A tragic record

I recently saw an ICYMI post on social media from Times of Malta titled ‘A tragic record: 26 road deaths in last 12 months’ that cited safer pedestrian and cycle routes. Proposals include 50 or 60, nobody is quite sure how long, kilometres of cycle lanes.

Yet, nobody knows what those routes, a staggering two per cent of our entire road network, are. They won’t make an ounce of difference, diluted as they are, unless they address specifically dangerous junctions etc... as opposed to being the cosmetic disconnected and dysfunctional routes we have seen to date.

The process seems to be, determined by how little we can afford, €36 million, to shut people up. That, we now know, will build 50-60kms, rather than the correct systematic safety approach of building it where we need it most.

Where is the Malta Road Safety Council in this and what do the individual junction and road safety assessments say? Far, far more important we are limited to correcting just two per cent of the current network for all road users, drivers as well.

If we want people to use alternatives such as walking, cycling and using those means to reach buses, rather than all of us having to buy electric cars (which will solve nothing), then we need to look at a systematic safety approach to junction and road design, not the 1970s car-centric handbook we are still using.

Jim Wightman – St Julian’s

Malta’s bizarre tax flaw

In a bizarre flaw in the Malta tax tables, an individual earning €19,501 will be taxed €90 on €1 of income.

Finance Minister Clyde Caruana has been aware of this ludicrous situation for at least the past year and has done nothing to correct it.

Is this an acceptable state of affairs?

Denis Sugrue – Sliema

Not only a health hazard

Garbage left in a parapet.Garbage left in a parapet.

Ross Street is a small stretch of road in St Julian’s. Among the few residents, we have two bars, two take-aways, two hotels, a guesthouse and a hostel. Another two hotels are being built while another three houses are in the pipeline to be demolished.

People are taking advantage and disposing of their litter in one of the parapets (photo). In the weekends, this also serves as a public convenience with rivers of urine flowing down the street. We have been reporting this for months, still, no action has as yet been taken.

The weather is warming up and we now expect cockroaches and rodents to fester in our street.
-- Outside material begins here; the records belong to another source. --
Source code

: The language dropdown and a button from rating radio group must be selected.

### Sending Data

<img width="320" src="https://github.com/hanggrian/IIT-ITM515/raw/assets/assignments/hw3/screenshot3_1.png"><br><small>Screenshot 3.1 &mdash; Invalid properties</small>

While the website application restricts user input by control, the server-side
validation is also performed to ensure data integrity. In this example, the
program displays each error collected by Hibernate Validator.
Apart from being a health hazard, it is also an eyesore to us residents and is far from a welcoming impression for our visitors.

Marie Louise Cilia – St Julian’s

Car removed

I would like to inform you that the abandoned car in Buġibba, the subject of my two letters about it, has, at last, been removed from where it was parked after my letter was published last week (March 24) in the Times of Malta.

Thank you for your assistance in this matter.